+++ SUPPLIED INFORMATION +++
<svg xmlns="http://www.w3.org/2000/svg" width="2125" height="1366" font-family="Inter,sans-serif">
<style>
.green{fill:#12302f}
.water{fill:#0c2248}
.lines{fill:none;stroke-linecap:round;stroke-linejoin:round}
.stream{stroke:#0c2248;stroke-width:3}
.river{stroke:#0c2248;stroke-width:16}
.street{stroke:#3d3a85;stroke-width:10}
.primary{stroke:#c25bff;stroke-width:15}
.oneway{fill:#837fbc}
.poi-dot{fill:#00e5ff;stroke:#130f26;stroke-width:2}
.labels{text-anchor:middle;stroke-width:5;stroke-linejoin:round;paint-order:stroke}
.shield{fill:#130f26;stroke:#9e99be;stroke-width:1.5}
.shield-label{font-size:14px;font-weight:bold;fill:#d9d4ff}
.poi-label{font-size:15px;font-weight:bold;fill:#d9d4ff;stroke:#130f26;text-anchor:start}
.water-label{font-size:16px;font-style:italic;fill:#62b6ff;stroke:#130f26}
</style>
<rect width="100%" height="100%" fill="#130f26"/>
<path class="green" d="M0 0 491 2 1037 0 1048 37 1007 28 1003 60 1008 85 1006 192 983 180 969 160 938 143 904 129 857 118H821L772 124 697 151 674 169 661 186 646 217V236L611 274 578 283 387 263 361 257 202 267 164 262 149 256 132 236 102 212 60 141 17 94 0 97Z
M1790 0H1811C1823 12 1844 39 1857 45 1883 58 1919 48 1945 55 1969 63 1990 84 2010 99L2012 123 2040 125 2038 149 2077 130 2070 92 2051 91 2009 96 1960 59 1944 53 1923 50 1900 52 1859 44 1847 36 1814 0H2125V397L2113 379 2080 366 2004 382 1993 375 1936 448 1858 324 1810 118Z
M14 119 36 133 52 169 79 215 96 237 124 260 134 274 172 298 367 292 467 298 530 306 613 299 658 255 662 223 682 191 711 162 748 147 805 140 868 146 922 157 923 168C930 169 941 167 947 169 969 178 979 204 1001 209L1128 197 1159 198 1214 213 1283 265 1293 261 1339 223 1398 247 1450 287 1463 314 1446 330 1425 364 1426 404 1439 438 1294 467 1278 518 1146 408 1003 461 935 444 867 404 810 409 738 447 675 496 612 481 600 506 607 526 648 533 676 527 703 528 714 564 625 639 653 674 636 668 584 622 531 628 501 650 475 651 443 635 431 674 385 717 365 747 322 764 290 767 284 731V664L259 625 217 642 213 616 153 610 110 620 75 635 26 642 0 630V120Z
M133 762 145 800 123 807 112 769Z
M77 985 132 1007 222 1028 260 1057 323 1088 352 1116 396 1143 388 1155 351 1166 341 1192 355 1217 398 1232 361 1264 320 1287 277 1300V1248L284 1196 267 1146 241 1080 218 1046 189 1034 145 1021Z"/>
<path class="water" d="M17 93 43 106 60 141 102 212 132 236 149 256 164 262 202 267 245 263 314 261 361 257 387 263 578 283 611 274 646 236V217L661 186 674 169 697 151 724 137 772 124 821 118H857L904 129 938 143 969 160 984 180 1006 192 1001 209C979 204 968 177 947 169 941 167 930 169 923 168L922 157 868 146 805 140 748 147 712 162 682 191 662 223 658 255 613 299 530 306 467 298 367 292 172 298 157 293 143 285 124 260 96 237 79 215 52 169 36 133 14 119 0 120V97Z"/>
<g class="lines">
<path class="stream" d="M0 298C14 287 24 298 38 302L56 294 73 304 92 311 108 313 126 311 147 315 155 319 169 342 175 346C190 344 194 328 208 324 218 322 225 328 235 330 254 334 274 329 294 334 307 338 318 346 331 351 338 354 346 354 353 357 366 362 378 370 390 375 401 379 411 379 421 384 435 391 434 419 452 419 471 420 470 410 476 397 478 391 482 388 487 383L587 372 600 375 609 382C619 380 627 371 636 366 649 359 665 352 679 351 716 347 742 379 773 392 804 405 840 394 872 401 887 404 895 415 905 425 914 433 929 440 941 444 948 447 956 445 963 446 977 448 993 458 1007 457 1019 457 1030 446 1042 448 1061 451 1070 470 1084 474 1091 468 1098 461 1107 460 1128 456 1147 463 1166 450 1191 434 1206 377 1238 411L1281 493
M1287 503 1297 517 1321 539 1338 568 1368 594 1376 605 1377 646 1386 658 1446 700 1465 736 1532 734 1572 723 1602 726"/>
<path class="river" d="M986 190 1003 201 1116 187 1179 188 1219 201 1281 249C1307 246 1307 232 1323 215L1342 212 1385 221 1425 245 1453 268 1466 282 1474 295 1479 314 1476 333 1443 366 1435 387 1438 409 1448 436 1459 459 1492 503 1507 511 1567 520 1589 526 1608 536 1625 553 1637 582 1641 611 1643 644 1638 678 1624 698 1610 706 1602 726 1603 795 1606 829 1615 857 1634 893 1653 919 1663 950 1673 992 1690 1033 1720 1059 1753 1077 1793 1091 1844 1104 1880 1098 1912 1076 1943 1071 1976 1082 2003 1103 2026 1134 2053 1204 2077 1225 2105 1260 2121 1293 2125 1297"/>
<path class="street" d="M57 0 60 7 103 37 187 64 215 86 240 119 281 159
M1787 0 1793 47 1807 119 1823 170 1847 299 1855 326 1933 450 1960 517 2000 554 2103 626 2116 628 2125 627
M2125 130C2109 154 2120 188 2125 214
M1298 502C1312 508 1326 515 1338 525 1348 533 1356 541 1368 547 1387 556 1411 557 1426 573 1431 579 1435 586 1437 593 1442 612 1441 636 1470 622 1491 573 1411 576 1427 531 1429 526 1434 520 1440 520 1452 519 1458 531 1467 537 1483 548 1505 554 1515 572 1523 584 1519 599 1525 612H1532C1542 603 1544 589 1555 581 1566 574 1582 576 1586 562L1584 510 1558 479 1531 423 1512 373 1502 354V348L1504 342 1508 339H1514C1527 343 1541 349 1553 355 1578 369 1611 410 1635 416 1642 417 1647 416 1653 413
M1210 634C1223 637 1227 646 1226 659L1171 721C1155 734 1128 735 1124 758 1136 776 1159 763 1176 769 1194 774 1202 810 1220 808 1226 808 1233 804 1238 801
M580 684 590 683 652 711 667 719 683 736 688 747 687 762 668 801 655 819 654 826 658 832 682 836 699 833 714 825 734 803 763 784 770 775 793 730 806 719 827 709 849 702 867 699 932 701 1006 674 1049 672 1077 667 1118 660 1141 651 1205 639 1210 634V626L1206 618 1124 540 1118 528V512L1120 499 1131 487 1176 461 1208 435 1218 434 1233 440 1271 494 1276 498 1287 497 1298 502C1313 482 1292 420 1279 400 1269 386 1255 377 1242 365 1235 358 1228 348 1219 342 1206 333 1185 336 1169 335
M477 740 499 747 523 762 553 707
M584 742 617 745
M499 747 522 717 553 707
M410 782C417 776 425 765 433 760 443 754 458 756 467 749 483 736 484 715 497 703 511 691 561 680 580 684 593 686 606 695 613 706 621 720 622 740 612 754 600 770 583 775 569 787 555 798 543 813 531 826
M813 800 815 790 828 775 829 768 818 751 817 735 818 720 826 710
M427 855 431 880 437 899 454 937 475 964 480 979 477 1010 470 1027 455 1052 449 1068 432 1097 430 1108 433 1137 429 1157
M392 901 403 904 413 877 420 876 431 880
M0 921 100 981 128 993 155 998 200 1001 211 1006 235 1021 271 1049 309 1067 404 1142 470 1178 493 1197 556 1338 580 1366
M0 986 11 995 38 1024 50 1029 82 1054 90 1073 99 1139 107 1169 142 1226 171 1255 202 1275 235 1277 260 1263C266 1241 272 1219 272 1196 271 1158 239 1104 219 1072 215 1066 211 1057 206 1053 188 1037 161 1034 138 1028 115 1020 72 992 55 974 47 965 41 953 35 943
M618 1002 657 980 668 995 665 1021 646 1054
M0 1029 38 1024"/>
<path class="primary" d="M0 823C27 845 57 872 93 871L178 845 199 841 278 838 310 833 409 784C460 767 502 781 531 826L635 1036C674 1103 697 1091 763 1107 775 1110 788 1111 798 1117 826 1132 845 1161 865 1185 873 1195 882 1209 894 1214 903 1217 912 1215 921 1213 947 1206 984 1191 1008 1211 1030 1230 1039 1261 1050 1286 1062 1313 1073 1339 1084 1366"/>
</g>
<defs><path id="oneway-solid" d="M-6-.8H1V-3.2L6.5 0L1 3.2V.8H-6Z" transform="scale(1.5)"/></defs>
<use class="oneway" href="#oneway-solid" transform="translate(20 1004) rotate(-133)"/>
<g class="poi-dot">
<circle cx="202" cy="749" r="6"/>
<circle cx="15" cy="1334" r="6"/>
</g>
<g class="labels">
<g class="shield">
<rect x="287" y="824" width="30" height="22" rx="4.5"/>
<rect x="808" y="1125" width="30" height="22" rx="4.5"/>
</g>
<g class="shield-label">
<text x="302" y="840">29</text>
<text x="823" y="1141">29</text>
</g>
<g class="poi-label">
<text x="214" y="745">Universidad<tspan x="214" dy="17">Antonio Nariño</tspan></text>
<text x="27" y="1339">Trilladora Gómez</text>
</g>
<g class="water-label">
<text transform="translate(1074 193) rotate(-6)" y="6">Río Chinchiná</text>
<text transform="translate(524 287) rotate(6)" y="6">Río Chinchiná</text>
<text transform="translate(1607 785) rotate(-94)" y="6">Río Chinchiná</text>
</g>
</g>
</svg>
+++
WHAT IS EXPECTED
The count of lines above that include the string "style" is the sole expected answer.

PROBLEM SOLUTION
3